Tennis balls come in regular duty and extra duty. This refers to the amount of felt on the balls. For playing on a hard court, the extra duty, with its additional felt, will hold up better on the harder, abrasive court surface. On clay courts, the regular duty works best due to less felt on the ball that can pick up clay during play, causing the balls to feel heavier. On watered clay courts, you may notice it even more. Also, with less felt, the regular duty will tend to "get fuzzy" less than the extra duty.
Both types are available in most types of balls such as Wilson US Open balls or Pro Penn Marathon balls.

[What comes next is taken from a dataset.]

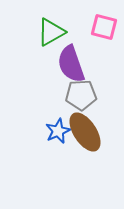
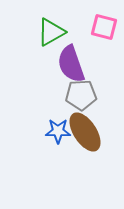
blue star: rotated 25 degrees clockwise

When selecting tennis balls, you do get what you pay for. There are some low cost balls available at grocery stores, drug stores and non-sporting goods big-box stores. Often, these balls will lose their bounce faster than the higher end balls. The biggest thing to look for is if the ball is USTA approved. Any ball that is will feature this information on the can. The fact that the balls are approved for tournament use lets you know that they will hold up better than the non-approved ones.

As for which type/brand to use, that is something you will have to figure out for yourself. If you get a can or USTA approved balls, for use on the courts you play on, you should find they perform well. That said, ask any tennis player and he/she will have a brand and type they prefer. Try some different balls and see what you think. Like everything else in tennis, it's all individual.

One last thing about tennis balls.
There is a myth about balls that says the number on the ball means something.
The only thing the numbers are for is to make it easier to know your tennis balls from others. If you have a can of #1's and the people on the next court are using #2's, you know whose are whose.